What's going around is spread by the pall
falling on all the love-seekers.
It passes among the otherwise healthy

touching their hearts with the queasiness
that Adam the Name-Giver knew
as he sought a name

that might've cured him of the plague
of aloneness. Finding none
he tore part of himself out of himself

and called her Woman. He kissed her
to calm his need but could find
no name for the malaise taking hold

of the two of them, the symptom
not even love could cure,
the longing that called them into the world.

STANDARD TIME

Radiance from a body that exploded a million
light years away reached out telescopes yesterday,
just in time to remind us
that the clockwork universe has forever
been whirling toward oblivion, that the serene
night sky is a time machine out of whack.

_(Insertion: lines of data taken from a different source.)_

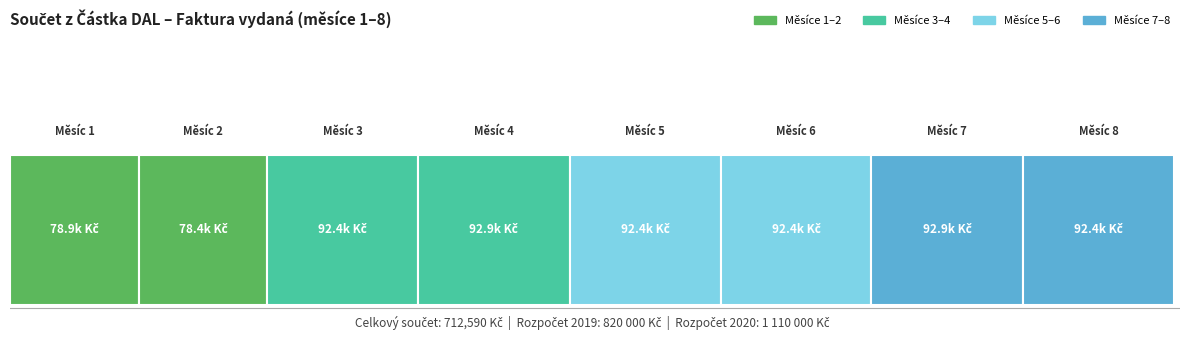

True or false: the data shows 38445.0 at 3.

False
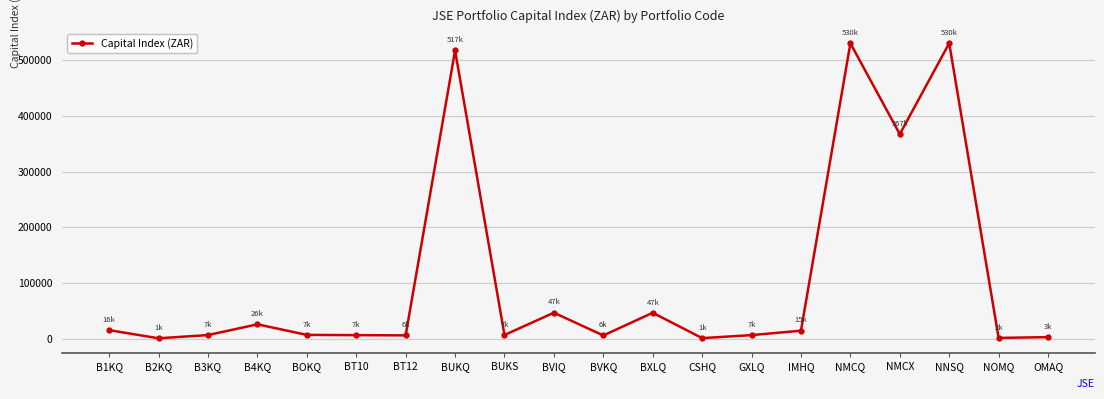

The chart shows a value of 281799.9 at BUKQ. True or false?

False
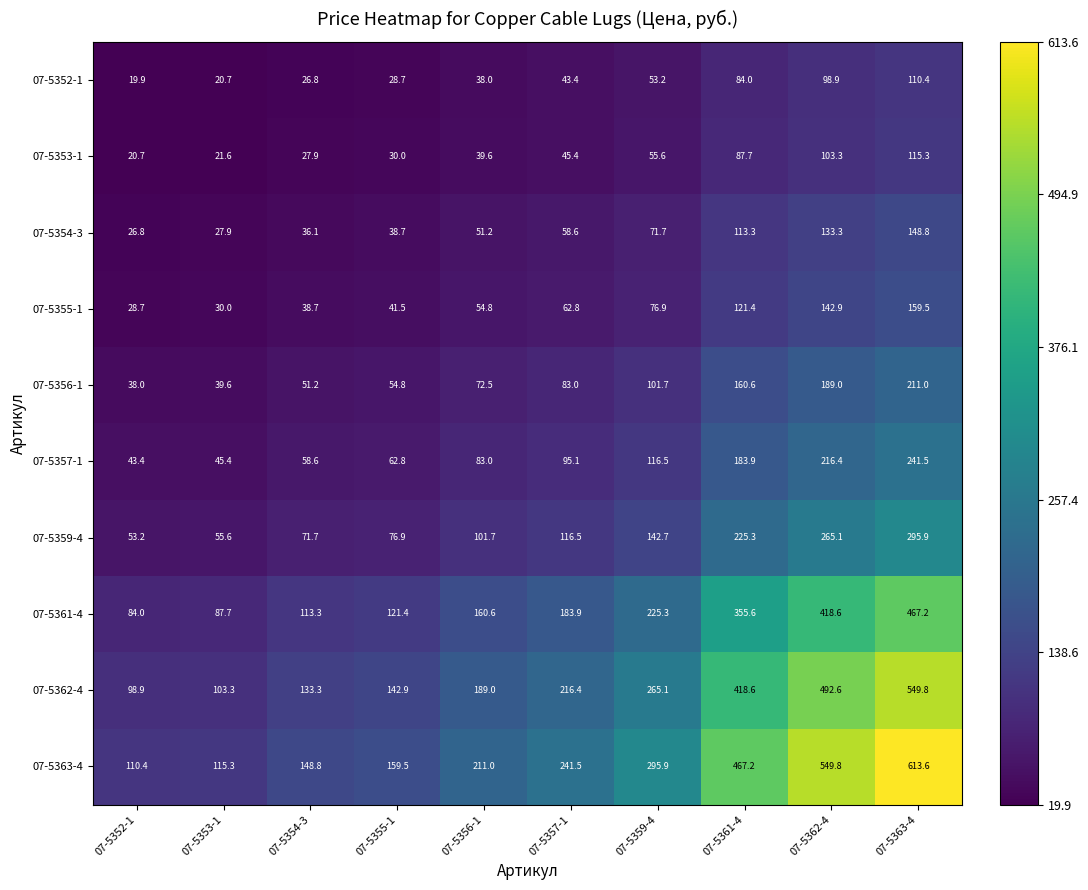

What is the spread (max minus min) of values at 07-5354-3?

122.0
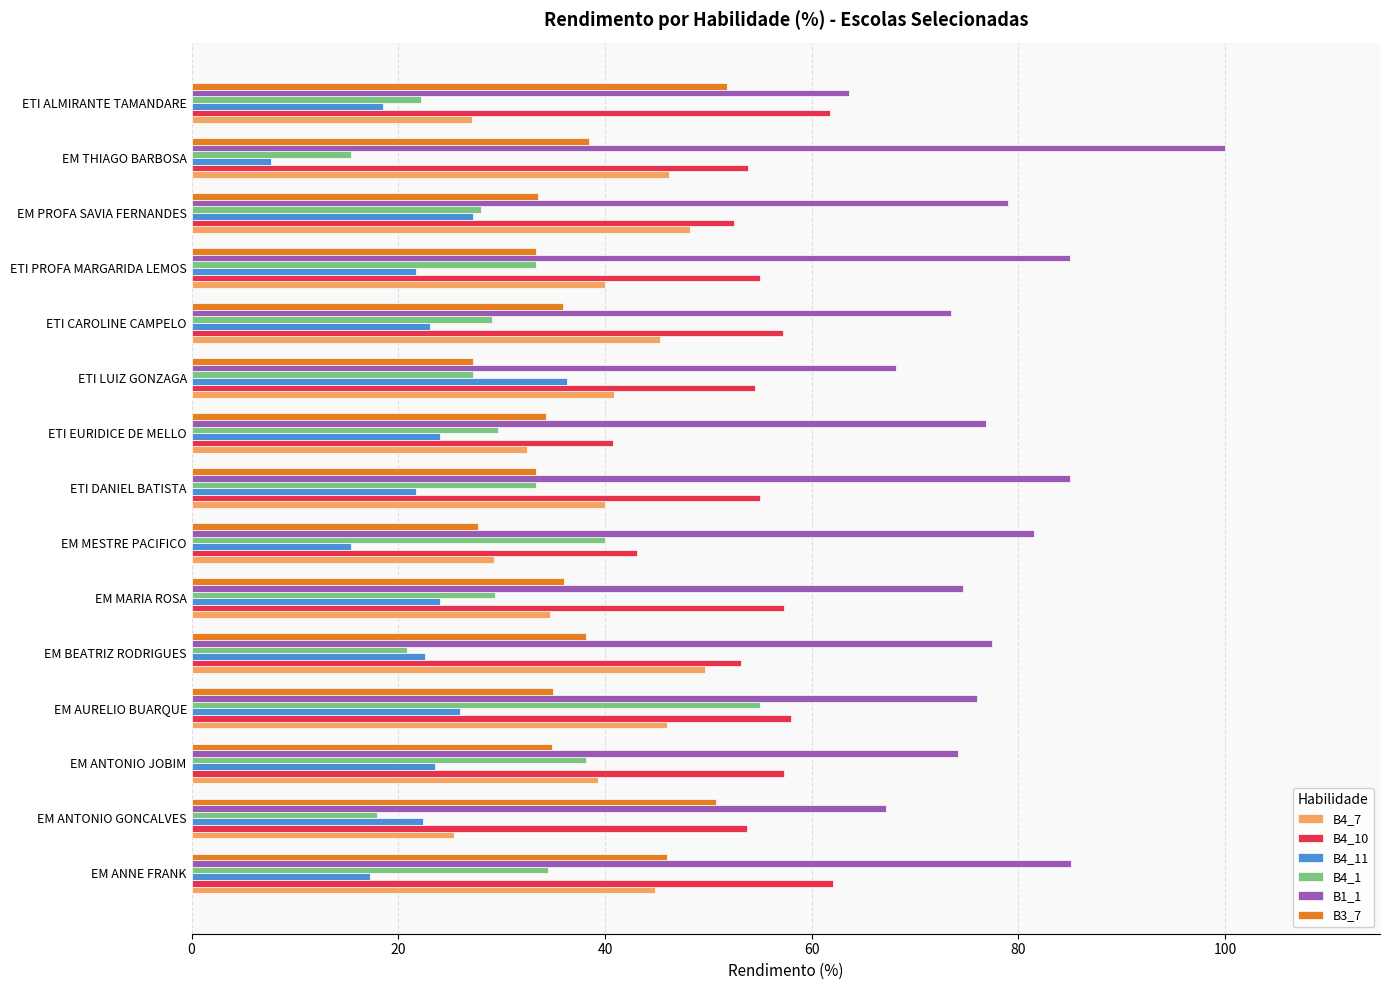

What is the sum of all B4_7 values?

589.3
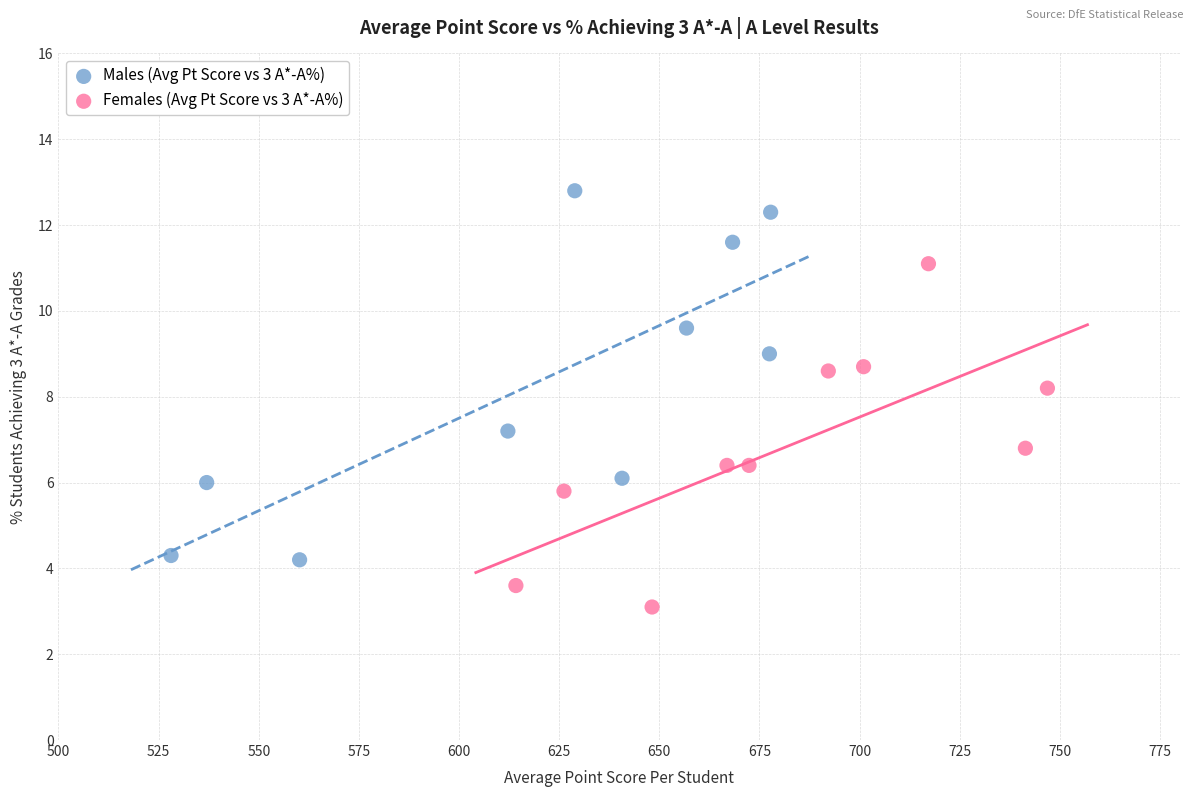

Which series has the widest spread of Y values?

Males (Avg Pt Score vs 3 A*-A%)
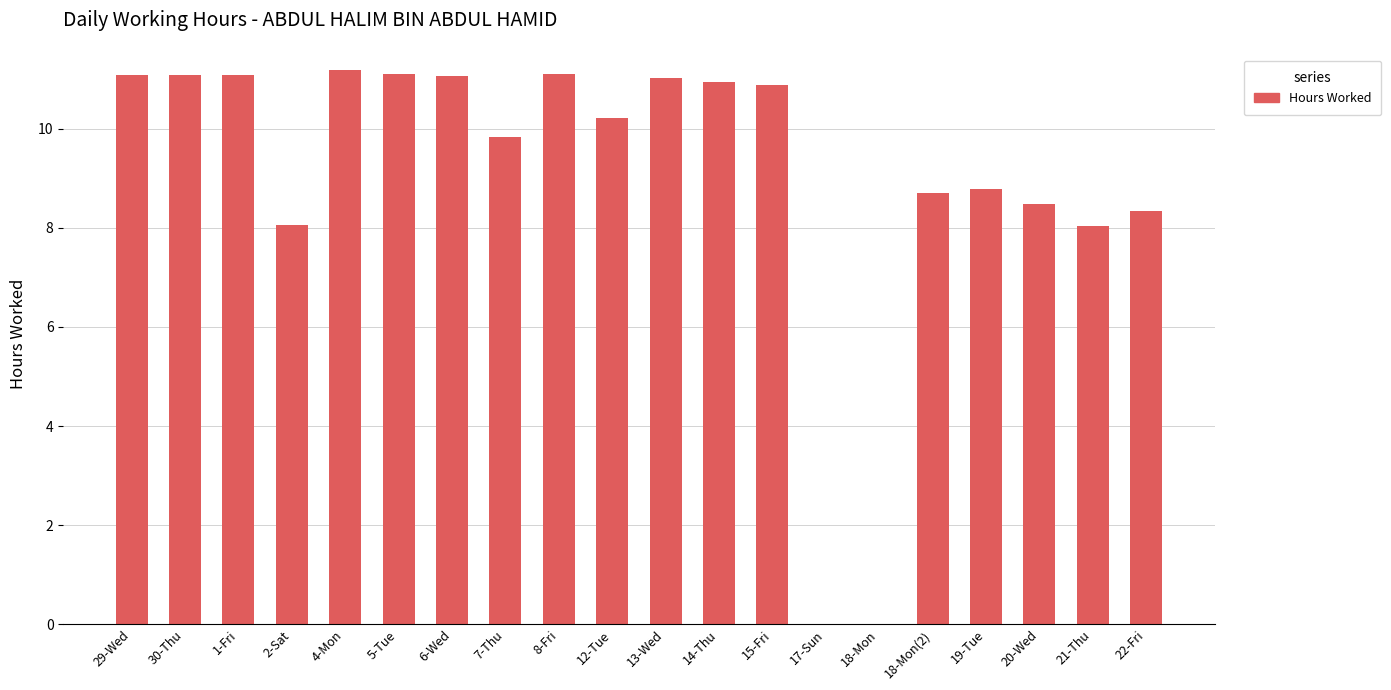

The value at 12-Tue is 10.2. True or false?

True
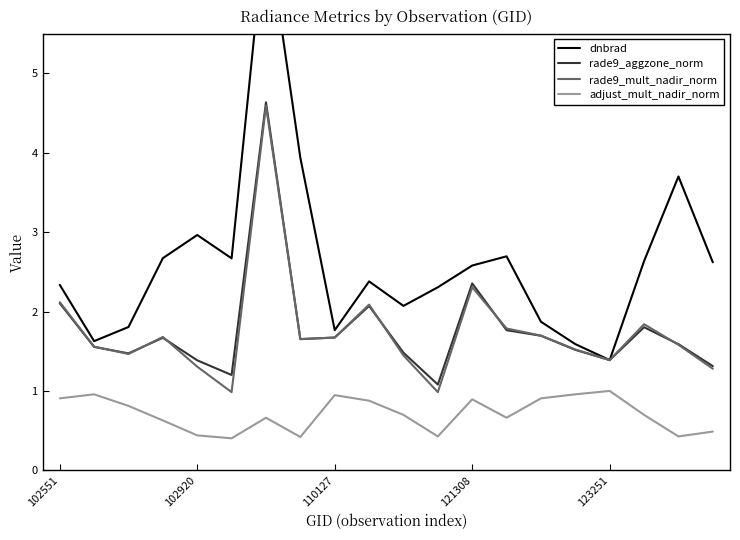

True or false: rade9_mult_nadir_norm and adjust_mult_nadir_norm intersect in this chart.

False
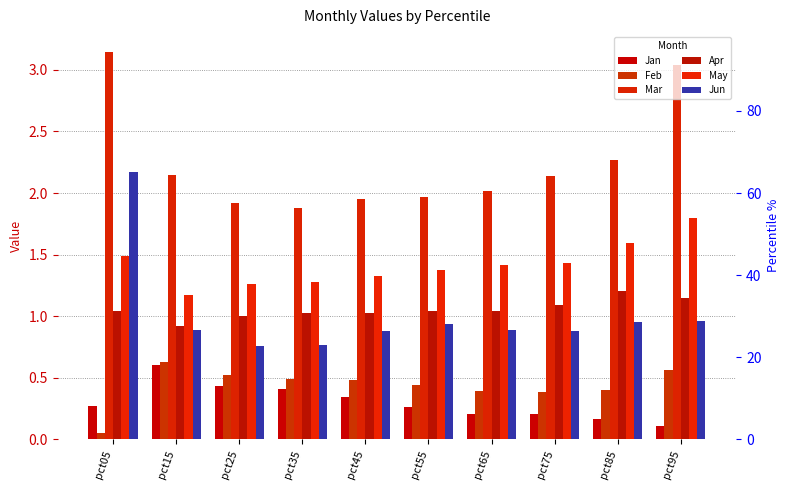

What is the highest value of the May series?

1.8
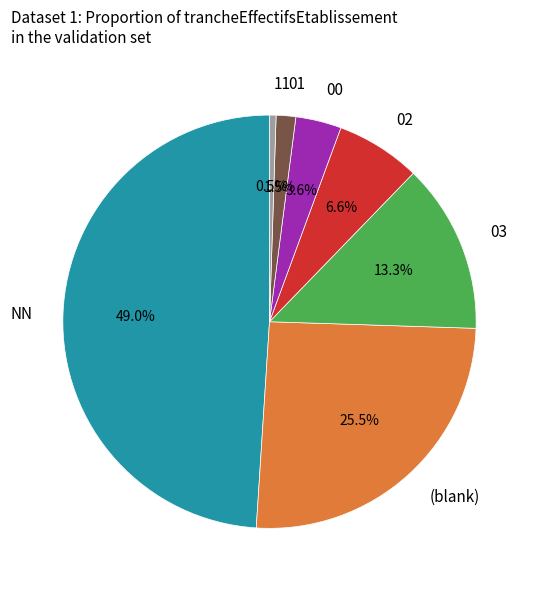

Which category has the smallest portion of the pie?

11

What can we do, love, in this diminishing light
but turn the hands back, recoup the hour
we lost last spring. What can we do
with this small gift of time
but rock it away on our porch swing and forget
that time has made swings and porches

passe. I know that the consellations
are racing apart but they seem so permanent now,
familiar as friends who don't fade a day
till the night they die. Tonight, in this hour
of consolation, nothing's moving
but us, our back and forth, this slow pendulum.

ROCKET SCIENCE

This poem is not rocket science
yet it, too, is trying to thrust itself out of orbit,
rise into the unknown. It will not,
however, rain missiles on unseen enemies;
nor was it fathered by transplanted Nazis.

Rocket science is what easy "ain't".
Art is infinitely more fragile; builds spaceships
out of spider webs. But it knows
how to mourn those lost in the ether;
it lets us witness their travels through time.

It is not rocket science
but it hitchhikes onto the scientsts' rockets.
When they land on alien worlds
it unveils the beauty under the bleakness;
it transmits urgent reports from the dark side.

Art is the lonely capsule
that wanders through space after the rockets
have fallen away. It is the gasp
of astronauts who've glimpsed a magnificence
science can't name. It is that name.